[Start of section]

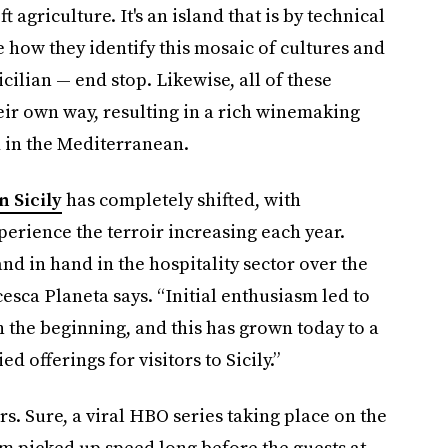
 agriculture. It's an island that is by technical
e how they identify this mosaic of cultures and
 Sicilian — end stop. Likewise, all of these
eir own way, resulting in a rich winemaking
d in the Mediterranean.
n Sicily
has completely shifted, with
perience the terroir increasing each year.
d in hand in the hospitality sector over the
sca Planeta says. “Initial enthusiasm led to
the beginning, and this has grown today to a
d offerings for visitors to Sicily.”
ors. Sure, a viral HBO series taking place on the
ism picked up speed long before the guests at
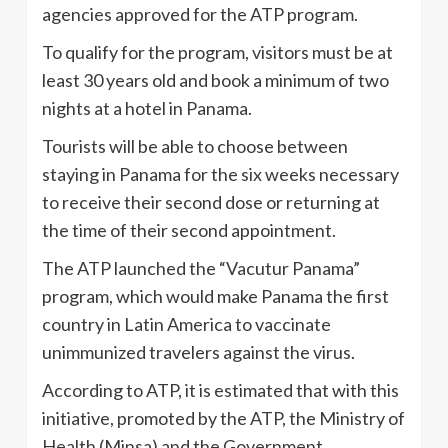
agencies approved for the ATP program.
To qualify for the program, visitors must be at
least 30 years old and book a minimum of two
nights at a hotel in Panama.
Tourists will be able to choose between
staying in Panama for the six weeks necessary
to receive their second dose or returning at
the time of their second appointment.
The ATP launched the “Vacutur Panama”
program, which would make Panama the first
country in Latin America to vaccinate
unimmunized travelers against the virus.
According to ATP, it is estimated that with this
initiative, promoted by the ATP, the Ministry of
Health (Minsa) and the Government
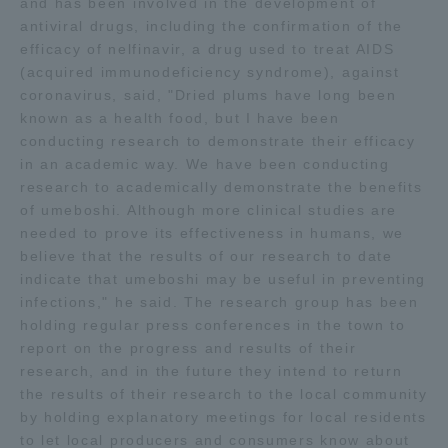
and has been involved in the development of
Three Key Policies
antiviral drugs, including the confirmation of the
efficacy of nelfinavir, a drug used to treat AIDS
(acquired immunodeficiency syndrome), against
coronavirus, said, "Dried plums have long been
known as a health food, but I have been
conducting research to demonstrate their efficacy
Brochure Request
Contact Us
in an academic way. We have been conducting
Portal for Current Students
Tokai University
research to academically demonstrate the benefits
and parents/guardians (TIPS)
Information for Faculty
of umeboshi. Although more clinical studies are
and Staff
needed to prove its effectiveness in humans, we
believe that the results of our research to date
中文
indicate that umeboshi may be useful in preventing
infections," he said. The research group has been
holding regular press conferences in the town to
report on the progress and results of their
research, and in the future they intend to return
the results of their research to the local community
by holding explanatory meetings for local residents
to let local producers and consumers know about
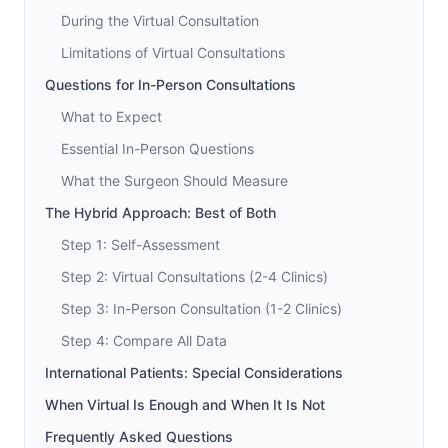
During the Virtual Consultation
Limitations of Virtual Consultations
Questions for In-Person Consultations
What to Expect
Essential In-Person Questions
What the Surgeon Should Measure
The Hybrid Approach: Best of Both
Step 1: Self-Assessment
Step 2: Virtual Consultations (2-4 Clinics)
Step 3: In-Person Consultation (1-2 Clinics)
Step 4: Compare All Data
International Patients: Special Considerations
When Virtual Is Enough and When It Is Not
Frequently Asked Questions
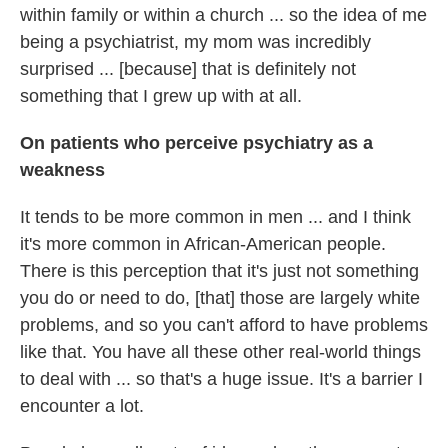
within family or within a church ... so the idea of me
being a psychiatrist, my mom was incredibly
surprised ... [because] that is definitely not
something that I grew up with at all.
On patients who perceive psychiatry as a
weakness
It tends to be more common in men ... and I think
it's more common in African-American people.
There is this perception that it's just not something
you do or need to do, [that] those are largely white
problems, and so you can't afford to have problems
like that. You have all these other real-world things
to deal with ... so that's a huge issue. It's a barrier I
encounter a lot.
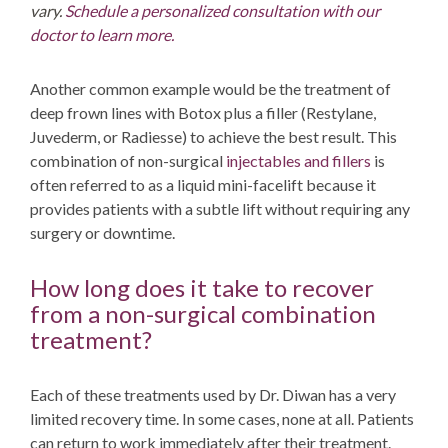
vary.
Schedule a personalized consultation with our
doctor to learn more.
Another common example would be the treatment of
deep frown lines with Botox plus a filler (Restylane,
Juvederm, or Radiesse) to achieve the best result. This
combination of non-surgical
injectables and fillers
is
often referred to as a liquid
mini-facelift
because it
provides patients with a subtle lift without requiring any
surgery or downtime.
How long does it take to recover
from a non-surgical combination
treatment?
Each of these treatments used by Dr. Diwan has a very
limited recovery time. In some cases, none at all. Patients
can return to work immediately after their treatment.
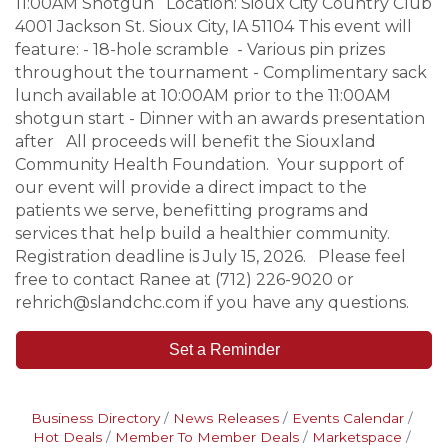
11:00AM Shotgun Location: Sioux City Country Club
4001 Jackson St. Sioux City, IA 51104 This event will
feature: - 18-hole scramble - Various pin prizes
throughout the tournament - Complimentary sack
lunch available at 10:00AM prior to the 11:00AM
shotgun start - Dinner with an awards presentation
after All proceeds will benefit the Siouxland
Community Health Foundation. Your support of
our event will provide a direct impact to the
patients we serve, benefitting programs and
services that help build a healthier community.
Registration deadline is July 15, 2026. Please feel
free to contact Ranee at (712) 226-9020 or
rehrich@slandchc.com if you have any questions.
Set a Reminder
Business Directory
News Releases
Events Calendar
Hot Deals
Member To Member Deals
Marketspace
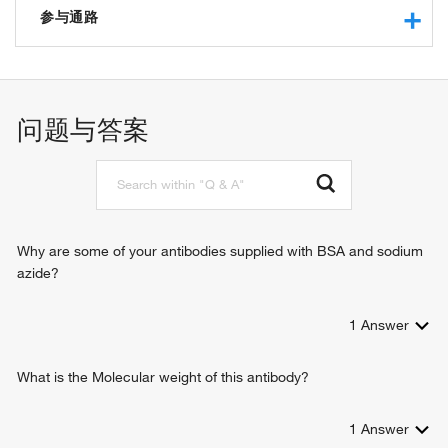
protein serine/threonine kinase activity
参与通路
ribosomal protein S6 kinase activity
ATP binding
cytoplasmic translation
peptide binding
protein phosphorylation
protein serine kinase activity
negative regulation of signal transduction
问题与答案
nucleotide binding
TOR signaling
TORC1 signaling
positive regulation of translational initiation
negative regulation of insulin receptor signaling pathway
translation
signal transduction
Why are some of your antibodies supplied with BSA and sodium
azide?
1
Answer
What is the Molecular weight of this antibody?
1
Answer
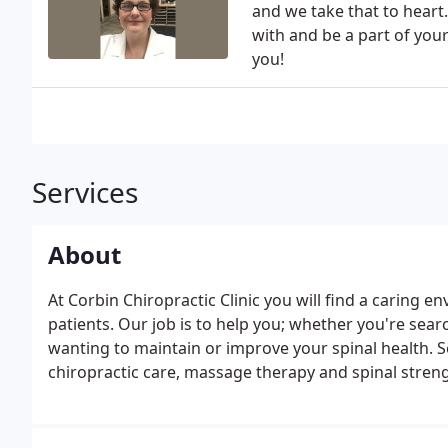
and we take that to heart
with and be a part of you
you!
Services
About
At Corbin Chiropractic Clinic you will find a caring e
patients. Our job is to help you; whether you're sea
wanting to maintain or improve your spinal health. Se
chiropractic care, massage therapy and spinal strengt
using a variety of adjusting techniques, determined 
levels.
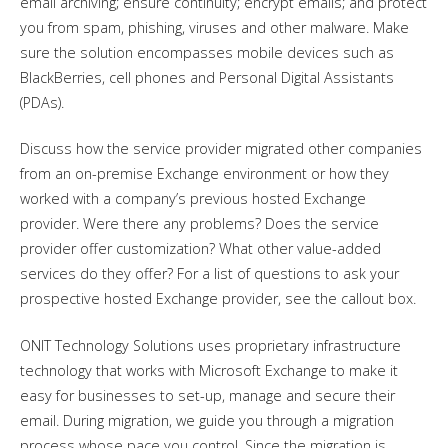
email archiving; ensure continuity; encrypt emails; and protect
you from spam, phishing, viruses and other malware. Make
sure the solution encompasses mobile devices such as
BlackBerries, cell phones and Personal Digital Assistants
(PDAs).
Discuss how the service provider migrated other companies
from an on-premise Exchange environment or how they
worked with a company’s previous hosted Exchange
provider. Were there any problems? Does the service
provider offer customization? What other value-added
services do they offer? For a list of questions to ask your
prospective hosted Exchange provider, see the callout box.
ONIT Technology Solutions uses proprietary infrastructure
technology that works with Microsoft Exchange to make it
easy for businesses to set-up, manage and secure their
email. During migration, we guide you through a migration
process whose pace you control. Since the migration is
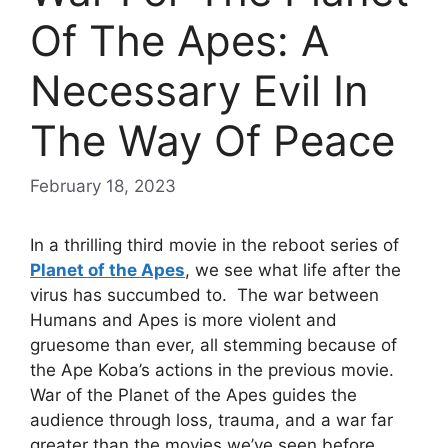
Of The Apes: A
Necessary Evil In
The Way Of Peace
February 18, 2023
In a thrilling third movie in the reboot series of
Planet of the Apes
, we see what life after the
virus has succumbed to. The war between
Humans and Apes is more violent and
gruesome than ever, all stemming because of
the Ape Koba’s actions in the previous movie.
War of the Planet of the Apes guides the
audience through loss, trauma, and a war far
greater than the movies we’ve seen before.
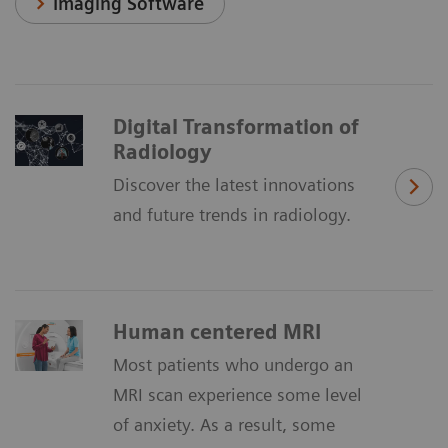
Imaging Software
Digital Transformation of
Radiology
Discover the latest innovations
and future trends in radiology.
Human centered MRI
Most patients who undergo an
MRI scan experience some level
of anxiety. As a result, some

[End of section]

TASK ITEM: For the material above, give again only the lines starting at the line that contains "Step 2: Virtual Consultations (2-4 Clinics)" and ending at the line that contains "like that. You". Pictures do not belong in the copy.

SOLUTION TO THE PROBLEM:
Step 2: Virtual Consultations (2-4 Clinics)
Step 3: In-Person Consultation (1-2 Clinics)
Step 4: Compare All Data
International Patients: Special Considerations
When Virtual Is Enough and When It Is Not
Frequently Asked Questions
within family or within a church ... so the idea of me
being a psychiatrist, my mom was incredibly
surprised ... [because] that is definitely not
something that I grew up with at all.
On patients who perceive psychiatry as a
weakness
It tends to be more common in men ... and I think
it's more common in African-American people.
There is this perception that it's just not something
you do or need to do, [that] those are largely white
problems, and so you can't afford to have problems
like that. You have all these other real-world things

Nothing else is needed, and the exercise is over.